Write out the listing exactly, from its first line through the line holding "half_adder h_a_2 (.A(SUM1)", but include none of the pictures.
Start of GIVEN INFORMATION
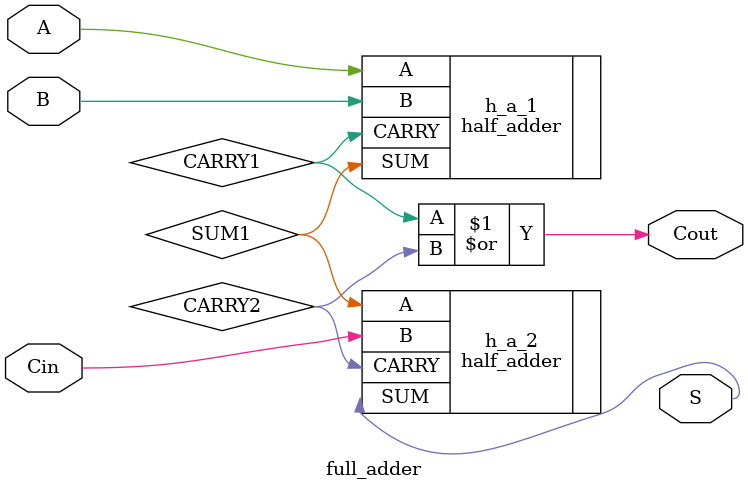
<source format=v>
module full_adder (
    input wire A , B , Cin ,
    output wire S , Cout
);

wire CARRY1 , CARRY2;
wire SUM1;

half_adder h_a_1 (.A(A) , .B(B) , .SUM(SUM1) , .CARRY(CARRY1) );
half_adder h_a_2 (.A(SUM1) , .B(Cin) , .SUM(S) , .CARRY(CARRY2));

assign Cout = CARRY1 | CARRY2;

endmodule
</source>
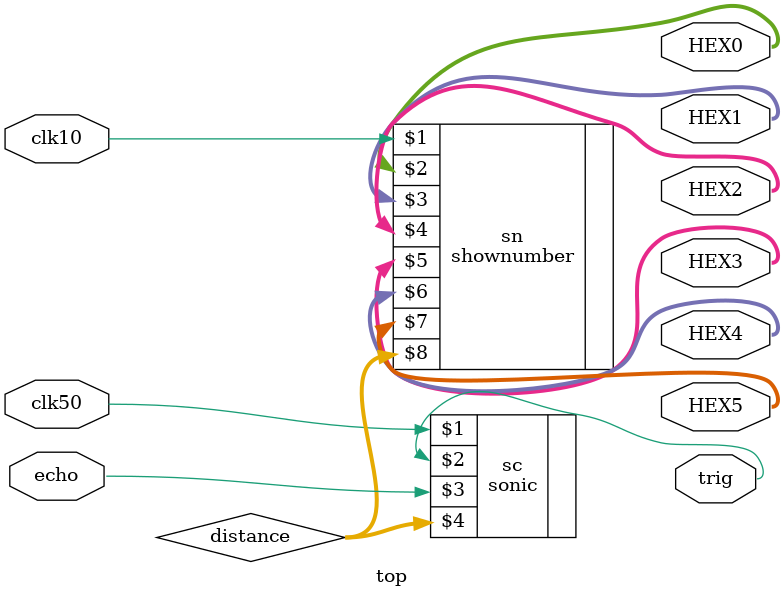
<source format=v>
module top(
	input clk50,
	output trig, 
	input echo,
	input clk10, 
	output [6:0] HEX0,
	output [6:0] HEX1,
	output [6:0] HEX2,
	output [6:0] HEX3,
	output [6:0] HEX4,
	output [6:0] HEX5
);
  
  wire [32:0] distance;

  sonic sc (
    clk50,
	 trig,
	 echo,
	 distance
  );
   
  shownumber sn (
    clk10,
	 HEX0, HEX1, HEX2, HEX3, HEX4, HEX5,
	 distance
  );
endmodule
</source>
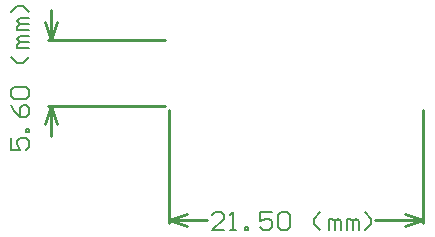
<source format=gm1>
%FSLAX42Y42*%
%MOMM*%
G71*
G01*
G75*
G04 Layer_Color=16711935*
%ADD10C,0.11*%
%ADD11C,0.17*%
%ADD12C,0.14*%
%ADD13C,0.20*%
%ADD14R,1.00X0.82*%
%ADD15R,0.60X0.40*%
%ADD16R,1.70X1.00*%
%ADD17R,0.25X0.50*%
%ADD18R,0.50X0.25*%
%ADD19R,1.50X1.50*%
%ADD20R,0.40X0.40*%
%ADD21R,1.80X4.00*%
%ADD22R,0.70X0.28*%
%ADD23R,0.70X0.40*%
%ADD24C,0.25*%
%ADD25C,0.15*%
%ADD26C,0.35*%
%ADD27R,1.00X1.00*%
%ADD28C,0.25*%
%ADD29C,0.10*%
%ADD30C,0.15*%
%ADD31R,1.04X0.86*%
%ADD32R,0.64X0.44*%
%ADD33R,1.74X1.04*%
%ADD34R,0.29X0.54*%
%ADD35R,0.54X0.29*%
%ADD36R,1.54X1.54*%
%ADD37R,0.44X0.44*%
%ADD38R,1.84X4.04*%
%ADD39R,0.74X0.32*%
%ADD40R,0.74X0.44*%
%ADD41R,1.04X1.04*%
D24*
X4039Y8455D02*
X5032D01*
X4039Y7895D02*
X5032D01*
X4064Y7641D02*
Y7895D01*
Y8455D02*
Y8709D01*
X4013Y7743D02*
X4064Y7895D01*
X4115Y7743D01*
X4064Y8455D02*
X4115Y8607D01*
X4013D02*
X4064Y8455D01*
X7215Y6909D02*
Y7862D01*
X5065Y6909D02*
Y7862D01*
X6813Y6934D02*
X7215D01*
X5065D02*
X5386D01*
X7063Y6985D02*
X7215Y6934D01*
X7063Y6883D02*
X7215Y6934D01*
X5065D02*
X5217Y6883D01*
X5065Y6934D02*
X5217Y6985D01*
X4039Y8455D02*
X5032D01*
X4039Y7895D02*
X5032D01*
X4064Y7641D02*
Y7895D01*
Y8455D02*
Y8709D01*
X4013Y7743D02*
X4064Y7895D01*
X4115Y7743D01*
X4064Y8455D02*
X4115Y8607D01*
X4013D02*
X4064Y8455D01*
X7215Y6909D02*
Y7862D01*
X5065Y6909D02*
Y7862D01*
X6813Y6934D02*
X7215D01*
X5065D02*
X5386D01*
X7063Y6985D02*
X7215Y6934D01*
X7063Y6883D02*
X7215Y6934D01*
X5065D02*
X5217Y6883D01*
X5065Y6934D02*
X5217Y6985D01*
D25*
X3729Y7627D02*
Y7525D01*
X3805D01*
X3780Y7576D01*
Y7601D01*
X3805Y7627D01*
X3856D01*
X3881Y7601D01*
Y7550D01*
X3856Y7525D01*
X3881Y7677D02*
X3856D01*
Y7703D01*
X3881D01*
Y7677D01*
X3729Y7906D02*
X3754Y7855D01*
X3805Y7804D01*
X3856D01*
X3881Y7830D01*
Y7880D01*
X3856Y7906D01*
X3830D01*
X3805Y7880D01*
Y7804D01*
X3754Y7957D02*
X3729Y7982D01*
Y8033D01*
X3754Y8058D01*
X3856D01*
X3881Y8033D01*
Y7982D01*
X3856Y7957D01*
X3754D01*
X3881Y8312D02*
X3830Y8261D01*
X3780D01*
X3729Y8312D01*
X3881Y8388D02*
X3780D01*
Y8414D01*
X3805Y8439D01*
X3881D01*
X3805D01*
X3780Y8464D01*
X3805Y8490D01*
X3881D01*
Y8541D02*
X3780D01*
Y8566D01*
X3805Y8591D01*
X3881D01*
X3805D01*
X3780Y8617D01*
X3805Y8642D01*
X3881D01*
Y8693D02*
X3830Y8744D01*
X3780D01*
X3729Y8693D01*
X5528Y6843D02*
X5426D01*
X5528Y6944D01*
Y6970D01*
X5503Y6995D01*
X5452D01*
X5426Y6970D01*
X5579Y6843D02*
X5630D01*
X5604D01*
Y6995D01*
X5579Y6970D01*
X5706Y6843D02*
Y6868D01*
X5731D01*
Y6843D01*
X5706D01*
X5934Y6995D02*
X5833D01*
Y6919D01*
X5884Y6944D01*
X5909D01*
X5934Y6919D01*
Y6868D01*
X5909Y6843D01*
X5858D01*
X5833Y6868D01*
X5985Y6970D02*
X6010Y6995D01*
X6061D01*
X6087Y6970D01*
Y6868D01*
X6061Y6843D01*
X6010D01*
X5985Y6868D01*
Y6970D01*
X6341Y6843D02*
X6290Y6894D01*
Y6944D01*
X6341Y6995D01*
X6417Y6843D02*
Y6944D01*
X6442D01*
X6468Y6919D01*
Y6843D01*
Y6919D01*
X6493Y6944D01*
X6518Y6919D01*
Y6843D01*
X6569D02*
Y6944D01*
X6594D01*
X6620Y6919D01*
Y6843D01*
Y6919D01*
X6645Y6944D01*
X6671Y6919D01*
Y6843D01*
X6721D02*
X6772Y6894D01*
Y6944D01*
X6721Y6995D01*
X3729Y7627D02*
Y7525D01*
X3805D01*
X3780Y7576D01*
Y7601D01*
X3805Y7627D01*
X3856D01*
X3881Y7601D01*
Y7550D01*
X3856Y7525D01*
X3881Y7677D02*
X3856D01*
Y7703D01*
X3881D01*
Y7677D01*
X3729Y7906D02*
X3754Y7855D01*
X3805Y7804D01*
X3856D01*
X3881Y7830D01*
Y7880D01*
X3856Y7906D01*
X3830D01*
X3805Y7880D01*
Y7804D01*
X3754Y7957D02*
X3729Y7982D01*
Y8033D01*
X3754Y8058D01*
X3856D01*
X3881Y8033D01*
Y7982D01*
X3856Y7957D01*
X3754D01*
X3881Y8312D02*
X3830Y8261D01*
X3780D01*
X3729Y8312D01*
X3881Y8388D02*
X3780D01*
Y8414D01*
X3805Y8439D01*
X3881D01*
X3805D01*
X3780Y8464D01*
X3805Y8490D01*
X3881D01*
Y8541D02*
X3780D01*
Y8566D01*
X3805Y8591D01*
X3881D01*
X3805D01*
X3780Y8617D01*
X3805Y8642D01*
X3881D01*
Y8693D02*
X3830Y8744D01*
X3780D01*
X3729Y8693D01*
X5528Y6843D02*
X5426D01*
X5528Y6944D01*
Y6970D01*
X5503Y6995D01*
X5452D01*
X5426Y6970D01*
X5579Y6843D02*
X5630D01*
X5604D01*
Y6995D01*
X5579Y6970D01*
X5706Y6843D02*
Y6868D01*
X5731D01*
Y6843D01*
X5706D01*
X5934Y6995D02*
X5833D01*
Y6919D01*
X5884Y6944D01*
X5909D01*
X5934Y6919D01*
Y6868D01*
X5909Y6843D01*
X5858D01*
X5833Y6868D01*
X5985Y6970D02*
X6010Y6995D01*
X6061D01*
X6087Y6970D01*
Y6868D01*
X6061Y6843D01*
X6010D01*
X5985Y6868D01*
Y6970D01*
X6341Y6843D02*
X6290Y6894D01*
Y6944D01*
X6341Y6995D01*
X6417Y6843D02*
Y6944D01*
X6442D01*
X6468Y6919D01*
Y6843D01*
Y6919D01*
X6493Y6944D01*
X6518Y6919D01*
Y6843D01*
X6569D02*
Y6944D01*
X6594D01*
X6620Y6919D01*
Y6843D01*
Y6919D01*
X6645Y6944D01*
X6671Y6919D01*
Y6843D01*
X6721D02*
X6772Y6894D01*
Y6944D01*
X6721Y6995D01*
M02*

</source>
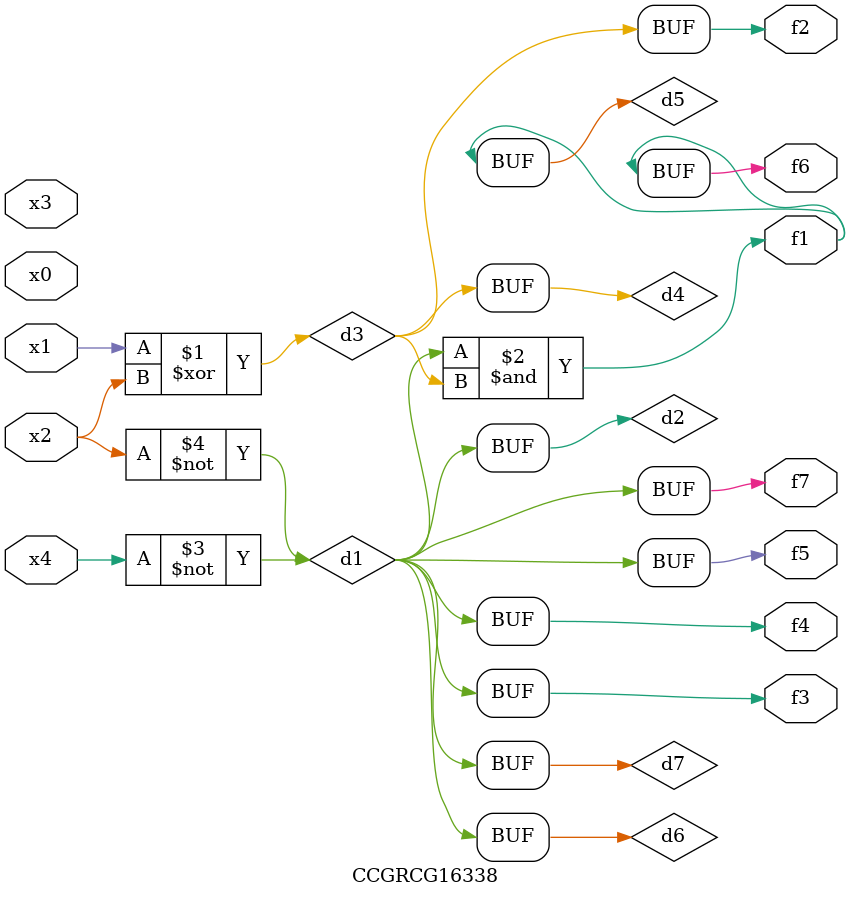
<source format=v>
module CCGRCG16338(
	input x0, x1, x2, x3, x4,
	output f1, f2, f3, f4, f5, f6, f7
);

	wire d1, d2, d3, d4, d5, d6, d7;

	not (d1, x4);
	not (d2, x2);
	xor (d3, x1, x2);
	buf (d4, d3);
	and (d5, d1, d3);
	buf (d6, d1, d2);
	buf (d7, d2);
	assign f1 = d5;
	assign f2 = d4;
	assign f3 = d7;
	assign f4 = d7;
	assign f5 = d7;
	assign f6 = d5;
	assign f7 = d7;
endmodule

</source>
End of GIVEN INFORMATION
ANSWER FOR THE TASK
<source format=v>
module full_adder (
    input wire A , B , Cin ,
    output wire S , Cout
);

wire CARRY1 , CARRY2;
wire SUM1;

half_adder h_a_1 (.A(A) , .B(B) , .SUM(SUM1) , .CARRY(CARRY1) );
half_adder h_a_2 (.A(SUM1) , .B(Cin) , .SUM(S) , .CARRY(CARRY2));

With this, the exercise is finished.